In the rows from the start up to and including the line with "##Some Links", change "work in progress" to "draft" and give those lines again with nothing else altered.

Saved entries:
★ ★ ★

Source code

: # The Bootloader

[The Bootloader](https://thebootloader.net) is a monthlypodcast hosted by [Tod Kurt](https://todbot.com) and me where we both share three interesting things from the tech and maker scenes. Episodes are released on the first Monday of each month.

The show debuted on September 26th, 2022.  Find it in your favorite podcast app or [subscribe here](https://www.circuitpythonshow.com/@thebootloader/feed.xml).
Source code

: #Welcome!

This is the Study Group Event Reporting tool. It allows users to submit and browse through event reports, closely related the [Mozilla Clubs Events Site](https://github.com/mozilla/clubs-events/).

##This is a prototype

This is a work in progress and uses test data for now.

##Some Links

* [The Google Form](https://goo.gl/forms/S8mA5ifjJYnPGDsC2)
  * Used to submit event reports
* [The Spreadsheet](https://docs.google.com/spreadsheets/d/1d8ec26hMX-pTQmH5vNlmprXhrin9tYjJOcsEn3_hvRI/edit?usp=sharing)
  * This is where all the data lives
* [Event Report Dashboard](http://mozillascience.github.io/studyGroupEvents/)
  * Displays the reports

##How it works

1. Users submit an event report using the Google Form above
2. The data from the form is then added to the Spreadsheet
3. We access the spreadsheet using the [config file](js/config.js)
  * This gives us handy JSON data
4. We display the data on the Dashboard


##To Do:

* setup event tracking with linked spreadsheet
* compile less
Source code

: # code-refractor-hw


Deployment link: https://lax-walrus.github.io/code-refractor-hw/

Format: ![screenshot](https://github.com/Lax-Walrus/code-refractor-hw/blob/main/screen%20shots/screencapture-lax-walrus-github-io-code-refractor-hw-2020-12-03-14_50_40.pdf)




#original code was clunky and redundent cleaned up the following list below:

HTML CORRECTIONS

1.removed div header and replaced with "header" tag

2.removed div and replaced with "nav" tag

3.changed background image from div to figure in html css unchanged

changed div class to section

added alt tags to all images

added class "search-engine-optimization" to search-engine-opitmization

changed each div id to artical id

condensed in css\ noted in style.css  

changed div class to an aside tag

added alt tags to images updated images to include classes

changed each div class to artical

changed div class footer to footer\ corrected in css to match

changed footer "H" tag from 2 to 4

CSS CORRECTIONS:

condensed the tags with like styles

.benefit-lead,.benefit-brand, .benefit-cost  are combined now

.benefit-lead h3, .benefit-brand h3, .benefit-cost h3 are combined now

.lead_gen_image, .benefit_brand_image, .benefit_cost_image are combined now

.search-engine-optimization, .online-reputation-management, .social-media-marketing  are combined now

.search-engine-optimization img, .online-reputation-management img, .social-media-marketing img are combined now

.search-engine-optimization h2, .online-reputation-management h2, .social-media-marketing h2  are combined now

★ ★ ★

▶ Reply:
Source code

: # The Bootloader

[The Bootloader](https://thebootloader.net) is a monthlypodcast hosted by [Tod Kurt](https://todbot.com) and me where we both share three interesting things from the tech and maker scenes. Episodes are released on the first Monday of each month.

The show debuted on September 26th, 2022.  Find it in your favorite podcast app or [subscribe here](https://www.circuitpythonshow.com/@thebootloader/feed.xml).
Source code

: #Welcome!

This is the Study Group Event Reporting tool. It allows users to submit and browse through event reports, closely related the [Mozilla Clubs Events Site](https://github.com/mozilla/clubs-events/).

##This is a prototype

This is a draft and uses test data for now.

##Some Links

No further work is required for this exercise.